The third story, however, is all about Stephen finding Sandra–the woman who taught him how to create and use his aspects–and dealing with some of his aspects becoming nightmares. In other words, instead of adventures and solving mysteries, it was really about about Stephen and his mental health, and also some dubious legal shenanigans.

It also ended in a way that made it clear that there will be no more Stephen Leeds stories, which was kinda the tone of the whole story–like he wanted to close off the series, and was writing this novella just to do that, rather than because the world was fine.

I could be wrong, and this might be what he had in mind the entire time, but I still didn't like it.

So, first two novellas were AWESOME. The third, however, was aggravating, and left a bad taste in my mind.

Publisher: Tor Books

August 2019 | Rating: 7/10


Dangerous Women (2013) edited by George R.R. MartinGardner Dozois


There are a lot of different stories here–on purpose.

Dangerous Women was conceived of as a cross-genre anthology, one that would mingle every kind of fiction, so we asked writers from every genre— science fiction, fantasy, mystery, historical, horror, paranormal romance, men and women alike— to tackle the theme of "dangerous women,"

Thus I was fully expecting there to be a number of stories I wouldn't particularly like, or would even skip.
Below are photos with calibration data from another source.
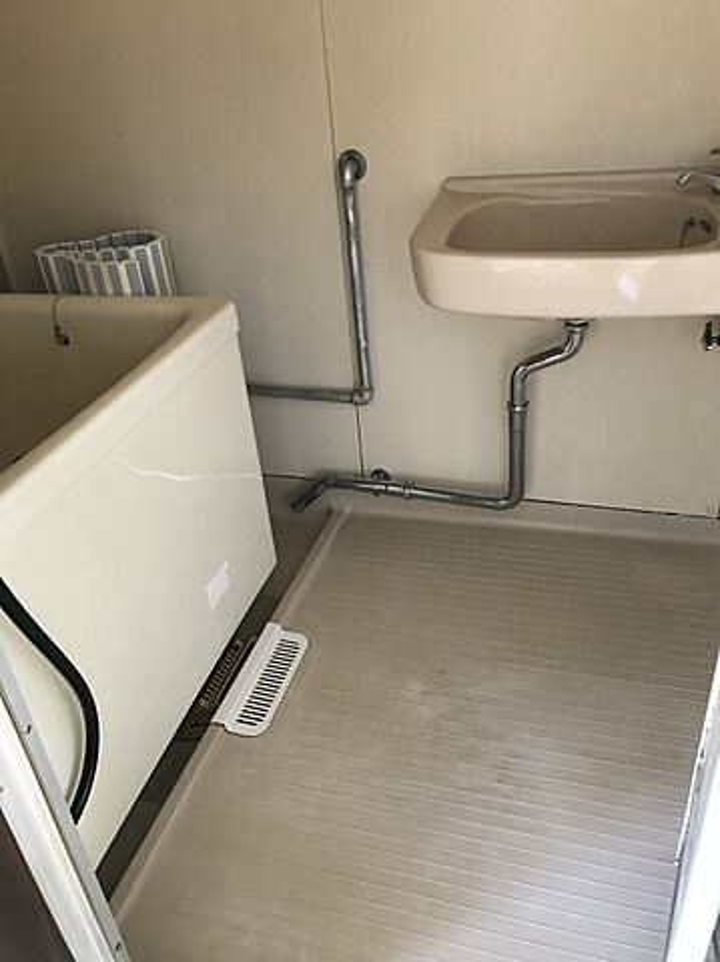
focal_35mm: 28
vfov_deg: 63.5
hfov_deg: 49.7
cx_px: 360
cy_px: 481
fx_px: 778
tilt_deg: -29.8
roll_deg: +5.0
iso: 100
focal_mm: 3.99
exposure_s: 1/15
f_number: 1.8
And there were. Unfortunately for me, the dislikes were higher in number than the likes, and there were several dystopias, which I really dislike. And a lot of the women were in the neutral to evil category of dangerous. Which is fine, but all that dark got a bit overwhelming, which is why I took several months for me to finish this anthology.

"Shadows For Silence in the Forests of Hell" by Brandon Sanderson was straight up fantasy, and took a bit to get into, but I ended up liking it. It's about a woman who does what she needs to survive and protect her daughter. I quite liked Silence.

All in all, there were more stories I disliked than liked, which sometimes happens. As this covers all different genres, you're likely to find at least one story you like, you'll just have to decide if it's worth the price.